Selected text =>
- - - -
The economic case for it is compelling. Why pay media owners a fortune to spread your message when you can get individuals to do it free? What’s more, consumers are far more likely to trust stuff coming from friends and family than from ads, so, as well as being cheaper, it’s likely to be far more effective too.

Now, with industry bodies such as WOMUK being formed, any potential abuses of these new approaches can hopefully be nipped in the bud. A code of ethics based on honesty of relationship (say who you’re speaking for), honesty of opinion (say what you believe) and honesty of identity (never obscure who you are) should avoid scandals such as professional PR people pretending to be consumer-advocate bloggers.

But most marketers still have to work out how to incorporate word of mouth into their marketing strategies. Here is one suggestion – don’t go overboard quite yet. Word-of-mouth marketing’s current and future influence is often greatly exaggerated. The biggest pitfall is to conflate the marketing effects of word of mouth – the conversations that happen naturally between individuals – with the effects of word-of-mouth marketing as a discipline.
- - - -
Given information =>
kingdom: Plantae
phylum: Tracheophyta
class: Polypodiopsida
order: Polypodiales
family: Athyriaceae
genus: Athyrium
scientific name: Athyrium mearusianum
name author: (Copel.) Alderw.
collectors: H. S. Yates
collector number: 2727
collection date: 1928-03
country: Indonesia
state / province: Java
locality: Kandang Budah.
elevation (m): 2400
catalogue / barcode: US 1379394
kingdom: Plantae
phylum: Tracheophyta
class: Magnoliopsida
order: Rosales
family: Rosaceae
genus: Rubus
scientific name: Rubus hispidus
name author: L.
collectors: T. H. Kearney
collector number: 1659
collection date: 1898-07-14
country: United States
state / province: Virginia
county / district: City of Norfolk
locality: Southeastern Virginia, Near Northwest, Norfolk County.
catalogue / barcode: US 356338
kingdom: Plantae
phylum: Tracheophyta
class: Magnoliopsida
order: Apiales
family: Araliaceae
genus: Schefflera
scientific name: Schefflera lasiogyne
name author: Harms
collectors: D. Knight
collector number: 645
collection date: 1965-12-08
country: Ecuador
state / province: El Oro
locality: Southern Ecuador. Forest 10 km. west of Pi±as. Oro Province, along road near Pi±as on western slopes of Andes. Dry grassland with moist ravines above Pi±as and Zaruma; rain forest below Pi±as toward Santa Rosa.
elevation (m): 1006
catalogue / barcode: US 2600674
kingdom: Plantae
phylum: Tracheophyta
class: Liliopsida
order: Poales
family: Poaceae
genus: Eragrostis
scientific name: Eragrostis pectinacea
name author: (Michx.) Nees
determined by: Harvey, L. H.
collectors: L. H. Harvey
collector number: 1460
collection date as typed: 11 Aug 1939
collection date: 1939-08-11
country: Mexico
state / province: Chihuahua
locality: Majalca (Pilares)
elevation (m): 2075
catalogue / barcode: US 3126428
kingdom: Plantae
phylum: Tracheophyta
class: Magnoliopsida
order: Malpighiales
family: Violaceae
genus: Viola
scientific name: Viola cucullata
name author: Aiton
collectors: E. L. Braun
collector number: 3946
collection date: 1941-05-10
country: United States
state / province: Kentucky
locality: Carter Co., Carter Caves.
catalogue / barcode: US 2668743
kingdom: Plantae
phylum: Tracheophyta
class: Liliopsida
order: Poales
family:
- - - -
Your task => Update the stretch of the word-of-mouth marketing text from "But most marketers" through "as a discipline.", replacing "pitfall" with "danger".

Written solution =>
But most marketers still have to work out how to incorporate word of mouth into their marketing strategies. Here is one suggestion – don’t go overboard quite yet. Word-of-mouth marketing’s current and future influence is often greatly exaggerated. The biggest danger is to conflate the marketing effects of word of mouth – the conversations that happen naturally between individuals – with the effects of word-of-mouth marketing as a discipline.